Nirvana and Pearl Jam came along, and as everyone loved to point out, Nirvana knocked him off the top of the charts. Then the music moved to the side and the controversy completely took over. Strange stories about oxygen chambers and amusement parks he built for himself to play on gave way to serious allegations of molesting kids. I didn’t want to believe it, but the press would release strange details about sleepovers with boys where they shared a bed and then the kid apparently described MJ’s discolored junk in detail. MJ paid the kid a ton of money and the criminal charges went away. From this point on it was never the same. Until very recently I thought it was an accepted fact that he’d done it. But life isn’t like a movie, it doesn’t just end when you think it should, he kept trying to reclaim his glory. He married Elvis’ daughter, a strange coincidence to say the least, and he released a cool song with his sister Janet who was still near the top of her game. He released a double album, HIStory, half greatest hits, half new stuff, just in case you couldn’t tell he was a shadow of his former self, it was right there on display. There was only one other hit on the whole second disc.

Michael’s slow fade into irrelevance continued. He got divorced and remarried; he supposedly fathered three kids, although I’m not sure if he could really describe the process by which children were created. He put out a remix album with dance versions of his hits; it sold a lot of copies, but nothing like he used to sell. MJ tried to put out one last new album, but it was a dud, and the fact that it came out just after 9/11 didn’t help. MJ only existed on Entertainment Tonight and Inside Edition form that point on, until his accusers finally had their day in court. Michael went to trial for the child molestation charges. He beat all the charges, and I watched with puzzlement, not only at the verdict, but at MJ’s fans that cared so much. There would be talk of comebacks most recently a huge concert tour in Britain. It wasn’t like he was forgotten, not totally anyway, in the last month I sat with a group of friends and talked about his riches, the music catalogs, etc. but they corrected me and told me that he was in financial trouble, then we all made fun of his controversies, we quoted South Park, made jokes about him diddling celebrities, then we moved on to making fun of Corey Feldman, which is how most of my conversations end up.

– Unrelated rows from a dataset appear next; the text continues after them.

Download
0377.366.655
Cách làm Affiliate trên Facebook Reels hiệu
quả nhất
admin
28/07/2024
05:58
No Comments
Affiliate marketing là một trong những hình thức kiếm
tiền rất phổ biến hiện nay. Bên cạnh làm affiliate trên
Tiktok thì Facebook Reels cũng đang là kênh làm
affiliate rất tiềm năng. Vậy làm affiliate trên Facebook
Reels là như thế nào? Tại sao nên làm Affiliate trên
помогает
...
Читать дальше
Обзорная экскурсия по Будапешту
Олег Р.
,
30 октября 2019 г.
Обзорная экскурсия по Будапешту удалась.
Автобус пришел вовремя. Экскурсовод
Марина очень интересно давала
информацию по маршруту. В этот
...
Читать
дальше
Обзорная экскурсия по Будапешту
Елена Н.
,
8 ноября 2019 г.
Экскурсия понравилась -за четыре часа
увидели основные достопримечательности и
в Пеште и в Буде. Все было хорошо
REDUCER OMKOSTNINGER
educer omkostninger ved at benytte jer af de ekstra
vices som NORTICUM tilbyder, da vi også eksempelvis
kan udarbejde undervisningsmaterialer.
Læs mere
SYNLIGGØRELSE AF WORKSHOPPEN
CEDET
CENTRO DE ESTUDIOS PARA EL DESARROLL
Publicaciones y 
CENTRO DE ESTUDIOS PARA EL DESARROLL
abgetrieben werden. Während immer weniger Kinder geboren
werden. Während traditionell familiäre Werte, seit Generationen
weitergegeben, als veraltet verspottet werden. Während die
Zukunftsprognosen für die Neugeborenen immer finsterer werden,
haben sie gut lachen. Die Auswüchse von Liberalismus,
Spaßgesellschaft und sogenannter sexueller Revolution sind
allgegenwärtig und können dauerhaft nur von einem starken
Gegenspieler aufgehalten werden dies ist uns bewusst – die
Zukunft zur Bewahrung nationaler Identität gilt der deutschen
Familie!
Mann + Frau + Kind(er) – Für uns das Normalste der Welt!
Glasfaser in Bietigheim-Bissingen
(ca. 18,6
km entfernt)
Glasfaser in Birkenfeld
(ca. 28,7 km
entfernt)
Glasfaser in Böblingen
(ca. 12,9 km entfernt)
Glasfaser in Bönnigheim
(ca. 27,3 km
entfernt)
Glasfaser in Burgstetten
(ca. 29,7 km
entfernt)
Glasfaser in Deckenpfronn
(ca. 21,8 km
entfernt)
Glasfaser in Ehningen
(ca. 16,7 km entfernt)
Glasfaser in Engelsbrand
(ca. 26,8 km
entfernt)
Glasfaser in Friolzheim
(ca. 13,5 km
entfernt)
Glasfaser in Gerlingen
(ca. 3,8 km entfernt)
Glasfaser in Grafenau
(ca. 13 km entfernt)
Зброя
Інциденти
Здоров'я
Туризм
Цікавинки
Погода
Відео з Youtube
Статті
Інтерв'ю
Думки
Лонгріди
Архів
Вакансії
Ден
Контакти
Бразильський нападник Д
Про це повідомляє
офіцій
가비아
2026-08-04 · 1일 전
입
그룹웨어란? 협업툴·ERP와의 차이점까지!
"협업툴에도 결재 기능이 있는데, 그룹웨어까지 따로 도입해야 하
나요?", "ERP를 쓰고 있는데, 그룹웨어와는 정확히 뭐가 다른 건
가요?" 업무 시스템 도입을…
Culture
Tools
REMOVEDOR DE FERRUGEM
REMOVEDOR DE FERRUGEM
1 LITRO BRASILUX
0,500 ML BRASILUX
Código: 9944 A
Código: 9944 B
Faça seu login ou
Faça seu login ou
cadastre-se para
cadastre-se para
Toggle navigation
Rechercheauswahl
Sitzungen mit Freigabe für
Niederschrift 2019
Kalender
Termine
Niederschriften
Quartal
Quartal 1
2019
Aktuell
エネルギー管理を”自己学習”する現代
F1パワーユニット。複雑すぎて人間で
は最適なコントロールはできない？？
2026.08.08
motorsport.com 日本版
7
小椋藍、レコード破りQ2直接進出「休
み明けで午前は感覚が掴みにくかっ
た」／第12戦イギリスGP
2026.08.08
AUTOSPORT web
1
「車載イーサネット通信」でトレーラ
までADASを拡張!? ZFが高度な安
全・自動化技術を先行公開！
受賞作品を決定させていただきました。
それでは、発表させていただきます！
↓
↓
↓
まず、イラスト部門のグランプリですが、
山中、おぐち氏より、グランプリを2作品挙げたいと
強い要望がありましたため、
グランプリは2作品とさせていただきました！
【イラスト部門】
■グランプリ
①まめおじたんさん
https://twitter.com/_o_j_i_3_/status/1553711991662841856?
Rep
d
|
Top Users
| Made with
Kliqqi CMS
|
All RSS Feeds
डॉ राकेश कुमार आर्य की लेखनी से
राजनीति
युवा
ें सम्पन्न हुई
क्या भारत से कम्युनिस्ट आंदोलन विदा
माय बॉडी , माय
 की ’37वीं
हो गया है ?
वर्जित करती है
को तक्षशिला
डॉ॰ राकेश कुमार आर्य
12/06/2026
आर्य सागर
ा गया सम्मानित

But it all ended two weeks ago. He was gone. It wouldn’t have been MJ if there wasn’t controversy over how, and over whom the father of his children was and his will and so on. But now the controversies were less significant. Without the strange man around anymore we could concentrate on his greatness, we didn’t need to worry about the kids, we could think about when we were kids, and how we loved his music. We could think about how Michael had been a constant presence in our lives. We could remember when he was the most important presence in the world. I watched his funeral and listened to Brooke Shields remind us that he was actually a human being, and I felt genuine sorrow when his daughter came up and spoke. Without Michael around to tarnish his own image he was the great artist again. And now when I hear his music, I can just enjoy the music without thinking about the sideshow.